It is difficult to understand what is happening in the field of artificial intelligence (AI). New developments seem to happen weekly, and companies use different words to describe their products.
The terms artificial intelligence, cognitive intelligence, autonomous machines, and machine learning are all thrown around. New research from ReportLinker (www.reportlinker.com), a market research solution, says AI) is a vision, a goal, and a set of technologies. Its breadth and complexity make it a difficult subject to understand and explain.
Adding to the confusion is the number and variety of terms used. Machine learning (ML), deep learning, neural networks, and predictive analytics describe different AI approaches. Other marketing terms such as cognitive computing or autonomous machines further muddy the water.
The term artificial intelligence is often used to refer to artificial general intelligence (AGI). This is a type of AI that can transfer learning from one domain to another. AGI will be able to apply learning techniques to gain new skills without pre-programming. This AI is also called ‘strong AI’ and would be indistinguishable from a human mind.
Artificial super-intelligence (ASI) is the second type of AI. This is an extension of AGI, and would be superior to humans in every domain—from logic to creativity and from social intelligence to persuasion.
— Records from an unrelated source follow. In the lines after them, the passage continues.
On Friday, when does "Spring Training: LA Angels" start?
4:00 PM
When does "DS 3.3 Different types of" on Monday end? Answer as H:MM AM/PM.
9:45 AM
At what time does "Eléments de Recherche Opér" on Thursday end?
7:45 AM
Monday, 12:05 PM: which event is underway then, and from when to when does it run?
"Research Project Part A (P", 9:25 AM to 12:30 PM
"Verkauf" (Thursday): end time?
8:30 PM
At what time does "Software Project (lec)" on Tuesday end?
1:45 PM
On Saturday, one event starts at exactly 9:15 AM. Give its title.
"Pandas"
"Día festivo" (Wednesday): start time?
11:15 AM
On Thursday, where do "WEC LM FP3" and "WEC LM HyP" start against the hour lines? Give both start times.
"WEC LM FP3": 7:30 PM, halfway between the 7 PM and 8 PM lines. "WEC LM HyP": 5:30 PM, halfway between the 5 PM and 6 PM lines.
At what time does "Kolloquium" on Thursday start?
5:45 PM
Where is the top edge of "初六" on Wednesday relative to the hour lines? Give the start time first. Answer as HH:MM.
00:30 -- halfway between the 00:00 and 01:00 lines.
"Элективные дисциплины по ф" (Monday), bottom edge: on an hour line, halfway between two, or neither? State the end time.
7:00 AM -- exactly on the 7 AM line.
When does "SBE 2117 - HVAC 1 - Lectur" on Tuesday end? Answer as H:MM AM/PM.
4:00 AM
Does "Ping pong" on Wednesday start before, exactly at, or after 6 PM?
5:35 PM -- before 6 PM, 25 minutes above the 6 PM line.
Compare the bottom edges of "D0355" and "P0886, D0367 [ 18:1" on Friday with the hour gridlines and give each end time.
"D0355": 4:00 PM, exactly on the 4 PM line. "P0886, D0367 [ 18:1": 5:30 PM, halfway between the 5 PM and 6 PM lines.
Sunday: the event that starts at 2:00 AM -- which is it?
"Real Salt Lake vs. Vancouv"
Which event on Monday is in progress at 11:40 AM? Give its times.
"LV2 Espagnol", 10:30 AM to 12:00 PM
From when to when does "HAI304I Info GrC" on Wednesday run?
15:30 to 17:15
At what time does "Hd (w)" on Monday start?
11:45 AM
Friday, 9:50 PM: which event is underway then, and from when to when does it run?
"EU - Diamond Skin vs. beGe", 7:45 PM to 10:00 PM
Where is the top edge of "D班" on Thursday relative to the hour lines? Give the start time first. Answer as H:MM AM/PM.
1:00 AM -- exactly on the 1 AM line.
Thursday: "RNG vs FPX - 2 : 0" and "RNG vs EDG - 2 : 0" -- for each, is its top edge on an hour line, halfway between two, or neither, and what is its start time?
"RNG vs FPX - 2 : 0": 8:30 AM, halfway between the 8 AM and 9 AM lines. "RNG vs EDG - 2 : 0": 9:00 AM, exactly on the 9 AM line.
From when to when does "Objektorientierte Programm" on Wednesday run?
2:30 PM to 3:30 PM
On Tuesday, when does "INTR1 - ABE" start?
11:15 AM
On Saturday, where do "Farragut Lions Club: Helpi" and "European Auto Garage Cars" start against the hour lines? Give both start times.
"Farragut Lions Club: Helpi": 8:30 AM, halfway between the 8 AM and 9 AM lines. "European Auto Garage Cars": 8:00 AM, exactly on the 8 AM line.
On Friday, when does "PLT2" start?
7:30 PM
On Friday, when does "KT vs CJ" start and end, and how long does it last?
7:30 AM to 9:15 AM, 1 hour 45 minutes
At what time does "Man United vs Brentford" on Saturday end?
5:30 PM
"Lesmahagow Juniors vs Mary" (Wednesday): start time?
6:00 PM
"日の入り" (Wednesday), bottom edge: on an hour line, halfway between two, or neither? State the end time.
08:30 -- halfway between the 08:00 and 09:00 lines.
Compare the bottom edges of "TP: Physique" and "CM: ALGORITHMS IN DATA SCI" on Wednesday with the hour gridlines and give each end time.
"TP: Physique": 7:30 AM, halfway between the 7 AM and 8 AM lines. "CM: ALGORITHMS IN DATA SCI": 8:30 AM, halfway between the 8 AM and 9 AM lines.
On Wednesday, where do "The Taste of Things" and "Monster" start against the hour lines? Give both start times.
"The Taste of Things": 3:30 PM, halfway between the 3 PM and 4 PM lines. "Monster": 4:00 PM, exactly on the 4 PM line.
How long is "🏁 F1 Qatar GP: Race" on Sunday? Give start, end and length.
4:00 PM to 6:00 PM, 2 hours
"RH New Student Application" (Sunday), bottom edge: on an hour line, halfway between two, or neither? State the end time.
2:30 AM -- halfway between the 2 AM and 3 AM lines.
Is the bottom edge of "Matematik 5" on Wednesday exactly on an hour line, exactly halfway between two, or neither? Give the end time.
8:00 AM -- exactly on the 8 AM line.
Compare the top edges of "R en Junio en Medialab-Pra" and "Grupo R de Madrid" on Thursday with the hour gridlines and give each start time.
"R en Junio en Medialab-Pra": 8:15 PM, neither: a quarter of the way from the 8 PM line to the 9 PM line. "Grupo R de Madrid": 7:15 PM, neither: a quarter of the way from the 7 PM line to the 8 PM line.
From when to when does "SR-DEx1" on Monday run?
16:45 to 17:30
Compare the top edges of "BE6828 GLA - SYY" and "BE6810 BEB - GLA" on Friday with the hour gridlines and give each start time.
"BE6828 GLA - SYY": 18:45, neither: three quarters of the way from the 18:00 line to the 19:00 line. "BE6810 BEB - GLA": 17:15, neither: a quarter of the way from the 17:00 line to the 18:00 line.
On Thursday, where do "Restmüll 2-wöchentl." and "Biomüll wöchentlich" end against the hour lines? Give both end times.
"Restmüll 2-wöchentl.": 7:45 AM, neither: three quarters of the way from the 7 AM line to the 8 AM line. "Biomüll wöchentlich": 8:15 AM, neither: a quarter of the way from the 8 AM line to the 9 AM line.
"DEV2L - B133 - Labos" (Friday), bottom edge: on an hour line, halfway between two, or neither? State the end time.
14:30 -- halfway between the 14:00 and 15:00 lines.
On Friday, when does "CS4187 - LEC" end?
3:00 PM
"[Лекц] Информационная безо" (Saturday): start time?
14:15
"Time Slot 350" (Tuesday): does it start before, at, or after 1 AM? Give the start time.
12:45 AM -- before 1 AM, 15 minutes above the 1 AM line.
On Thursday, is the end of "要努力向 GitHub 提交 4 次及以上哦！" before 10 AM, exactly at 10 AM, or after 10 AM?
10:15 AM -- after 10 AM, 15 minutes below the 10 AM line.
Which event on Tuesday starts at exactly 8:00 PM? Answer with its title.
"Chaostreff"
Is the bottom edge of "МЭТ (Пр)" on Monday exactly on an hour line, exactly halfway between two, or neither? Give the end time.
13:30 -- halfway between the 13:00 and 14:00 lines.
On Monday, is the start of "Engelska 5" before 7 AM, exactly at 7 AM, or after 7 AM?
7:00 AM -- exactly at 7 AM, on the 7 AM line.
It is this type of AI that forms the basis of media and cultural stories about the future of AI and robotics.
The most ground-breaking developments are occurring in the third category: artificial narrow intelligence (ANI). ANI systems have the ability to complete pre-defined and limited tasks. ANI is already part of software such as Google Search, Netflix, and Apple Siri. Once ANI algorithms are embedded in software, the threshold for what constitutes ANI shifts higher.
ML is the AI approach that gives machines the ability to learn from data. Other AI approaches, symbolic and statistical, use a different rule-based approach.